JOB ITEM
Arrange every line of text in the material below as a single numbered list, leaving out blank lines. Do not include the pictures in your answer.

☆ ☆ ☆ ☆

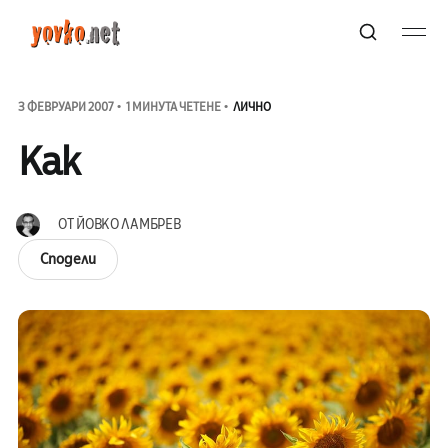
3 ФЕВРУАРИ 2007
1 МИНУТА ЧЕТЕНЕ
ЛИЧНО
Как
ОТ
ЙОВКО ЛАМБРЕВ
Сподели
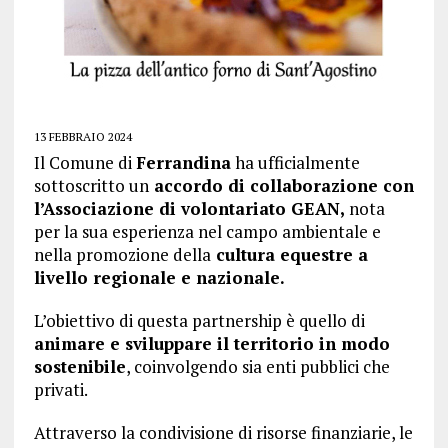
13 FEBBRAIO 2024
Il Comune di
Ferrandina
ha ufficialmente
sottoscritto un
accordo di collaborazione con
l’Associazione di volontariato GEAN,
nota
per la sua esperienza nel campo ambientale e
nella promozione della
cultura equestre a
livello regionale e nazionale.
L’obiettivo di questa partnership è quello di
animare e sviluppare il territorio in modo
sostenibile
, coinvolgendo sia enti pubblici che
privati.
Attraverso la condivisione di risorse finanziarie, le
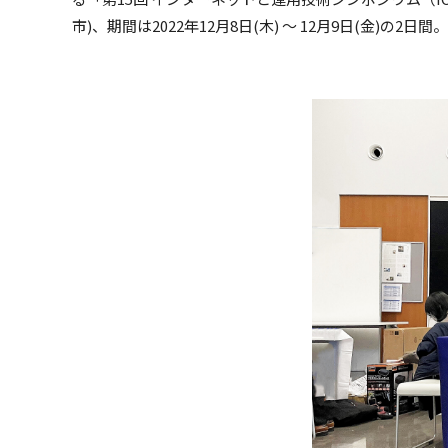
市)、期間は2022年12月8日(木) ～ 12月9日(金)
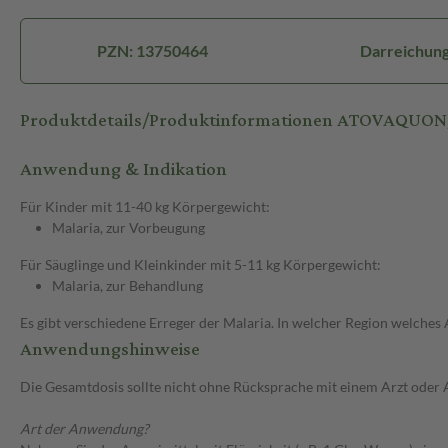
PZN: 13750464
Darreichung
Produktdetails/Produktinformationen ATOVAQUON/
Anwendung & Indikation
Für Kinder mit 11-40 kg Körpergewicht:
Malaria, zur Vorbeugung
Für Säuglinge und Kleinkinder mit 5-11 kg Körpergewicht:
Malaria, zur Behandlung
Es gibt verschiedene Erreger der Malaria. In welcher Region welches 
Anwendungshinweise
Die Gesamtdosis sollte nicht ohne Rücksprache mit einem Arzt oder
Art der Anwendung?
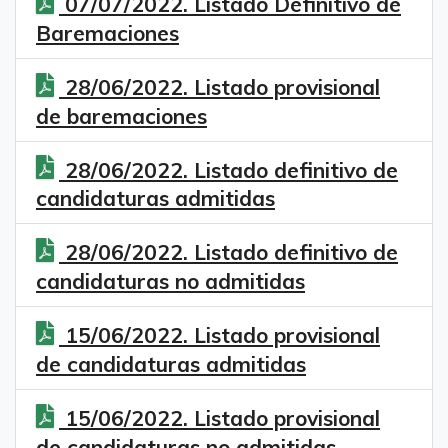
07/07/2022. Listado Definitivo de
Baremaciones
28/06/2022. Listado provisional
de baremaciones
28/06/2022. Listado definitivo de
candidaturas admitidas
28/06/2022. Listado definitivo de
candidaturas no admitidas
15/06/2022. Listado provisional
de candidaturas admitidas
15/06/2022. Listado provisional
de candidaturas no admitidas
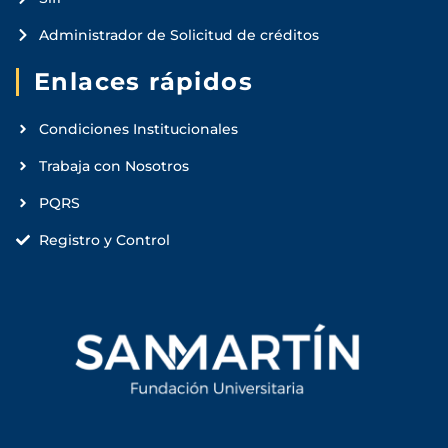
Administrador de Solicitud de créditos
Enlaces rápidos
Condiciones Institucionales
Trabaja con Nosotros
PQRS
Registro y Control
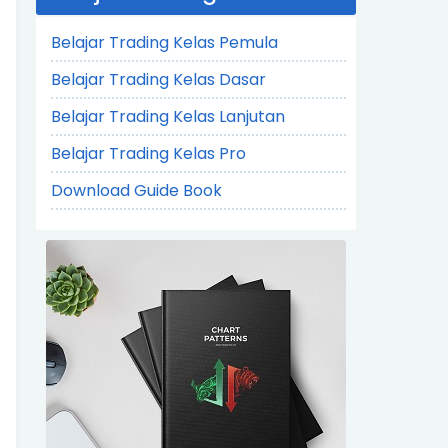
Belajar Trading Kelas Pemula
Belajar Trading Kelas Dasar
Belajar Trading Kelas Lanjutan
Belajar Trading Kelas Pro
Download Guide Book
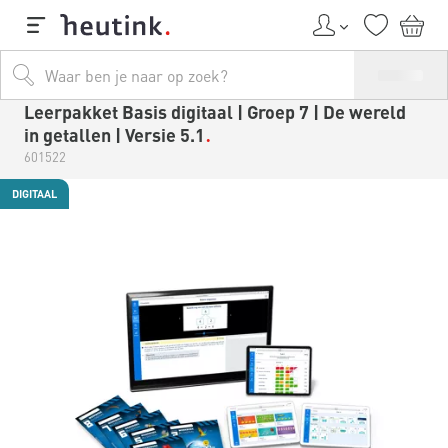
Leerpakket Basis digitaal | Groep 7 | De wereld
in getallen | Versie 5.1
601522
DIGITAAL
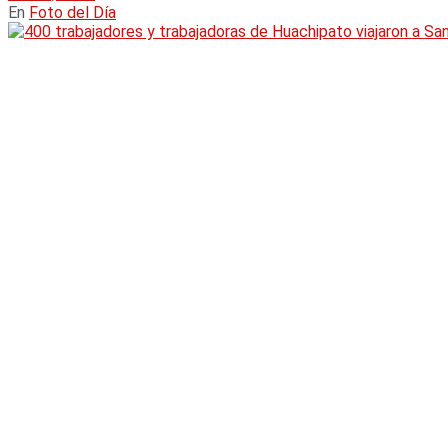
En
Foto del Día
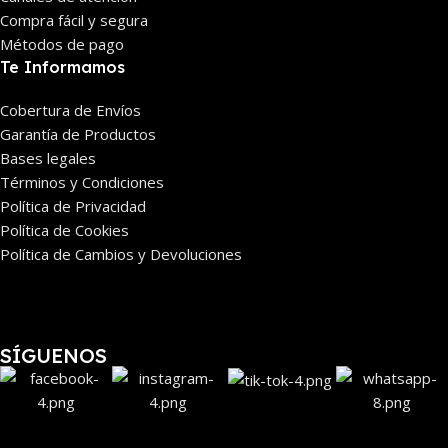
Compra fácil y segura
Métodos de pago
Te Informamos
Cobertura de Envíos
Garantía de Productos
Bases legales
Términos y Condiciones
Política de Privacidad
Política de Cookies
Política de Cambios y Devoluciones
SÍGUENOS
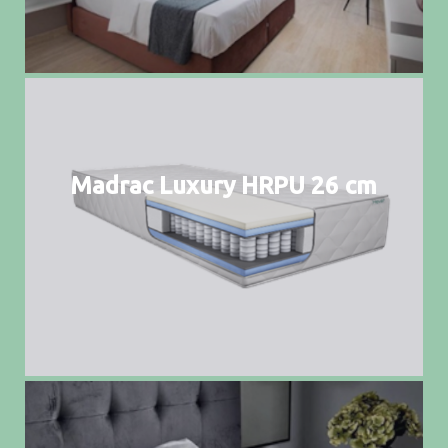
Madrac Luxury HRPU 26 cm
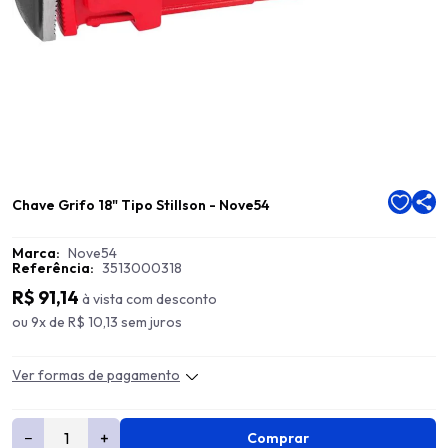
Chave Grifo 18" Tipo Stillson - Nove54
Marca:
Nove54
Referência:
3513000318
R$ 91,14
à vista com desconto
ou 9x de R$ 10,13 sem juros
Ver formas de pagamento
−
+
Comprar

☆ ☆ ☆ ☆

SOLUTION
1. 3 ФЕВРУАРИ 2007
2. 1 МИНУТА ЧЕТЕНЕ
3. ЛИЧНО
4. Как
5. ОТ
6. ЙОВКО ЛАМБРЕВ
7. Сподели
8. 13 FEBBRAIO 2024
9. Il Comune di
10. Ferrandina
11. ha ufficialmente
12. sottoscritto un
13. accordo di collaborazione con
14. l’Associazione di volontariato GEAN,
15. nota
16. per la sua esperienza nel campo ambientale e
17. nella promozione della
18. cultura equestre a
19. livello regionale e nazionale.
20. L’obiettivo di questa partnership è quello di
21. animare e sviluppare il territorio in modo
22. sostenibile
23. , coinvolgendo sia enti pubblici che
24. privati.
25. Attraverso la condivisione di risorse finanziarie, le
26. 市)、期間は2022年12月8日(木) ～ 12月9日(金)
27. PZN: 13750464
28. Darreichung
29. Produktdetails/Produktinformationen ATOVAQUON/
30. Anwendung & Indikation
31. Für Kinder mit 11-40 kg Körpergewicht:
32. Malaria, zur Vorbeugung
33. Für Säuglinge und Kleinkinder mit 5-11 kg Körpergewicht:
34. Malaria, zur Behandlung
35. Es gibt verschiedene Erreger der Malaria. In welcher Region welches 
36. Anwendungshinweise
37. Die Gesamtdosis sollte nicht ohne Rücksprache mit einem Arzt oder
38. Art der Anwendung?
39. 07/07/2022. Listado Definitivo de
40. Baremaciones
41. 28/06/2022. Listado provisional
42. de baremaciones
43. 28/06/2022. Listado definitivo de
44. candidaturas admitidas
45. 28/06/2022. Listado definitivo de
46. candidaturas no admitidas
47. 15/06/2022. Listado provisional
48. de candidaturas admitidas
49. 15/06/2022. Listado provisional
50. de candidaturas no admitidas
51. Administrador de Solicitud de créditos
52. Enlaces rápidos
53. Condiciones Institucionales
54. Trabaja con Nosotros
55. PQRS
56. Registro y Control
57. Belajar Trading Kelas Pemula
58. Belajar Trading Kelas Dasar
59. Belajar Trading Kelas Lanjutan
60. Belajar Trading Kelas Pro
61. Download Guide Book
62. Leerpakket Basis digitaal | Groep 7 | De wereld
63. in getallen | Versie 5.1
64. 601522
65. DIGITAAL
66. En
67. Foto del Día
68. Compra fácil y segura
69. Métodos de pago
70. Te Informamos
71. Cobertura de Envíos
72. Garantía de Productos
73. Bases legales
74. Términos y Condiciones
75. Política de Privacidad
76. Política de Cookies
77. Política de Cambios y Devoluciones
78. SÍGUENOS
79. Madrac Luxury HRPU 26 cm
80. Chave Grifo 18" Tipo Stillson - Nove54
81. Marca:
82. Nove54
83. Referência:
84. 3513000318
85. R$ 91,14
86. à vista com desconto
87. ou 9x de R$ 10,13 sem juros
88. Ver formas de pagamento
89. −
90. +
91. Comprar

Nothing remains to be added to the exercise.